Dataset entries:

------

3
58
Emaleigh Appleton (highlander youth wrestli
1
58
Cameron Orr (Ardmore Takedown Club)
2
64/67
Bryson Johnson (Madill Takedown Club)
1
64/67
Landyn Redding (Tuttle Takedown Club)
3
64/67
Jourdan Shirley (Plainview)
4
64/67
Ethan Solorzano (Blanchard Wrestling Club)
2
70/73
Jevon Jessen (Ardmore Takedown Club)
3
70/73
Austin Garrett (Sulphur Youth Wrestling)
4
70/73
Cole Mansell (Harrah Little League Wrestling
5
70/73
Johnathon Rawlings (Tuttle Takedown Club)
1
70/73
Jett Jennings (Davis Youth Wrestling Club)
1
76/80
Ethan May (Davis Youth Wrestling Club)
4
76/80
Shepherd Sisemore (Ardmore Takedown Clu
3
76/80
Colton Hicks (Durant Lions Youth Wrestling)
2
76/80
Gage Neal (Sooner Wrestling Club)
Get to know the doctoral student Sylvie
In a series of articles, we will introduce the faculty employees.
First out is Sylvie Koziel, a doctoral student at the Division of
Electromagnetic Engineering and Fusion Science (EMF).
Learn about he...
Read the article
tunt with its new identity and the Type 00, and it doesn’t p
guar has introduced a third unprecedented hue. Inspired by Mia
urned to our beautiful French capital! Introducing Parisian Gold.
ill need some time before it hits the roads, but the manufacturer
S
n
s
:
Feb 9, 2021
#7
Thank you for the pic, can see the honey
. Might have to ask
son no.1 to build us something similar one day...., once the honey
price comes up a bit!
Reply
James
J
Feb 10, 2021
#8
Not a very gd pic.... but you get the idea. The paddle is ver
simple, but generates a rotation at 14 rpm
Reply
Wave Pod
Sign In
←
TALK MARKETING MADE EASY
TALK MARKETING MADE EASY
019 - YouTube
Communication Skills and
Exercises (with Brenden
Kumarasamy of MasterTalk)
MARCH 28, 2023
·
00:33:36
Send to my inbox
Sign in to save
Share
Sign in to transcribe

------

> EXERCISE INSTRUCTIONS:
Only one stretch is wanted, so please give again exactly the lines from the start of the data through the line containing "son no.1 to", both ends included.

> ANSWER SECTION:
3
58
Emaleigh Appleton (highlander youth wrestli
1
58
Cameron Orr (Ardmore Takedown Club)
2
64/67
Bryson Johnson (Madill Takedown Club)
1
64/67
Landyn Redding (Tuttle Takedown Club)
3
64/67
Jourdan Shirley (Plainview)
4
64/67
Ethan Solorzano (Blanchard Wrestling Club)
2
70/73
Jevon Jessen (Ardmore Takedown Club)
3
70/73
Austin Garrett (Sulphur Youth Wrestling)
4
70/73
Cole Mansell (Harrah Little League Wrestling
5
70/73
Johnathon Rawlings (Tuttle Takedown Club)
1
70/73
Jett Jennings (Davis Youth Wrestling Club)
1
76/80
Ethan May (Davis Youth Wrestling Club)
4
76/80
Shepherd Sisemore (Ardmore Takedown Clu
3
76/80
Colton Hicks (Durant Lions Youth Wrestling)
2
76/80
Gage Neal (Sooner Wrestling Club)
Get to know the doctoral student Sylvie
In a series of articles, we will introduce the faculty employees.
First out is Sylvie Koziel, a doctoral student at the Division of
Electromagnetic Engineering and Fusion Science (EMF).
Learn about he...
Read the article
tunt with its new identity and the Type 00, and it doesn’t p
guar has introduced a third unprecedented hue. Inspired by Mia
urned to our beautiful French capital! Introducing Parisian Gold.
ill need some time before it hits the roads, but the manufacturer
S
n
s
:
Feb 9, 2021
#7
Thank you for the pic, can see the honey
. Might have to ask
son no.1 to build us something similar one day...., once the honey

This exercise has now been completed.